• **What the task asks**
Repeat every line of text in the listing below word for word. Leave the pictures out of your answer.

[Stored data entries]
□ □ □ □

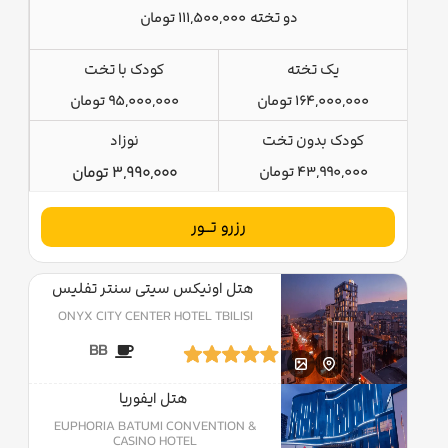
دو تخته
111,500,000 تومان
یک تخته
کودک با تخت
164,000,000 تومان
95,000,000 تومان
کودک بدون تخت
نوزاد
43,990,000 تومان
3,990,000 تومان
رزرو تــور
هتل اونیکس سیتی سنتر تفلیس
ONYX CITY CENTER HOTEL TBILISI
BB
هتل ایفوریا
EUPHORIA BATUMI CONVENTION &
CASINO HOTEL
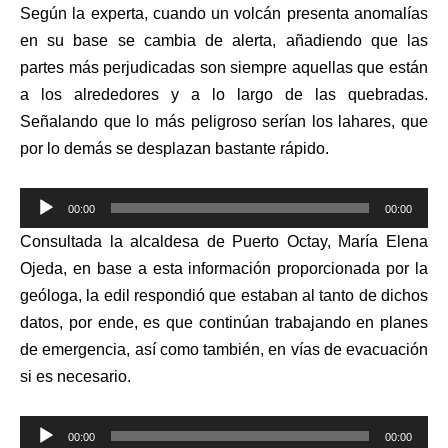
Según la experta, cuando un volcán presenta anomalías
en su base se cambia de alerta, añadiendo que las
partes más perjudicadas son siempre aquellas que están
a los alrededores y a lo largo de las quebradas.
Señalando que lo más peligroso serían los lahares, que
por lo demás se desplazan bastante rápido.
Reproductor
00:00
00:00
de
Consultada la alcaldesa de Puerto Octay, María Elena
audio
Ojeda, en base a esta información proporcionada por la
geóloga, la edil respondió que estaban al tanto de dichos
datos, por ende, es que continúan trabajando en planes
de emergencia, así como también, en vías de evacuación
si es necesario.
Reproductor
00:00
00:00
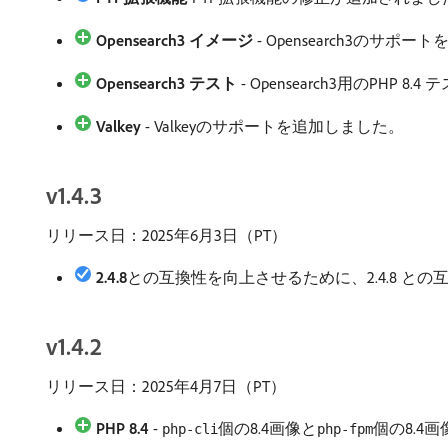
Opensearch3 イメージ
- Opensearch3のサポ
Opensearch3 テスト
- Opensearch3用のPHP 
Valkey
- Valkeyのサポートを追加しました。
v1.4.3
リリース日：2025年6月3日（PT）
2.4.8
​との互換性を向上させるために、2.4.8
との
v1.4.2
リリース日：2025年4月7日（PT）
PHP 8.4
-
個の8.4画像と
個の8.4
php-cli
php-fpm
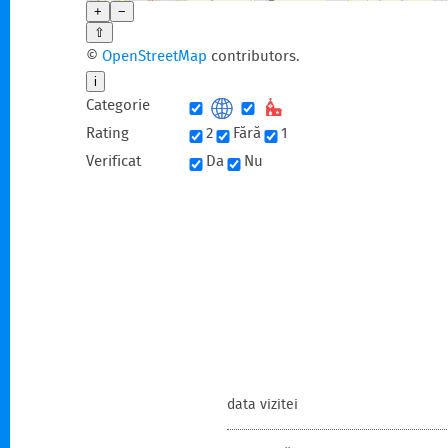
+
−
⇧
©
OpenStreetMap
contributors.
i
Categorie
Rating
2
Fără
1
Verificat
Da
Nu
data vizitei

□ □ □ □

• **Output of the task**
دو تخته
111,500,000 تومان
یک تخته
کودک با تخت
164,000,000 تومان
95,000,000 تومان
کودک بدون تخت
نوزاد
43,990,000 تومان
3,990,000 تومان
رزرو تــور
هتل اونیکس سیتی سنتر تفلیس
ONYX CITY CENTER HOTEL TBILISI
BB
هتل ایفوریا
EUPHORIA BATUMI CONVENTION &
CASINO HOTEL
Según la experta, cuando un volcán presenta anomalías
en su base se cambia de alerta, añadiendo que las
partes más perjudicadas son siempre aquellas que están
a los alrededores y a lo largo de las quebradas.
Señalando que lo más peligroso serían los lahares, que
por lo demás se desplazan bastante rápido.
Reproductor
00:00
00:00
de
Consultada la alcaldesa de Puerto Octay, María Elena
audio
Ojeda, en base a esta información proporcionada por la
geóloga, la edil respondió que estaban al tanto de dichos
datos, por ende, es que continúan trabajando en planes
de emergencia, así como también, en vías de evacuación
si es necesario.
Reproductor
00:00
00:00
Opensearch3 イメージ
- Opensearch3のサポ
Opensearch3 テスト
- Opensearch3用のPHP 
Valkey
- Valkeyのサポートを追加しました。
v1.4.3
リリース日：2025年6月3日（PT）
2.4.8
​との互換性を向上させるために、2.4.8
との
v1.4.2
リリース日：2025年4月7日（PT）
PHP 8.4
-
個の8.4画像と
個の8.4
php-cli
php-fpm
+
−
⇧
©
OpenStreetMap
contributors.
i
Categorie
Rating
2
Fără
1
Verificat
Da
Nu
data vizitei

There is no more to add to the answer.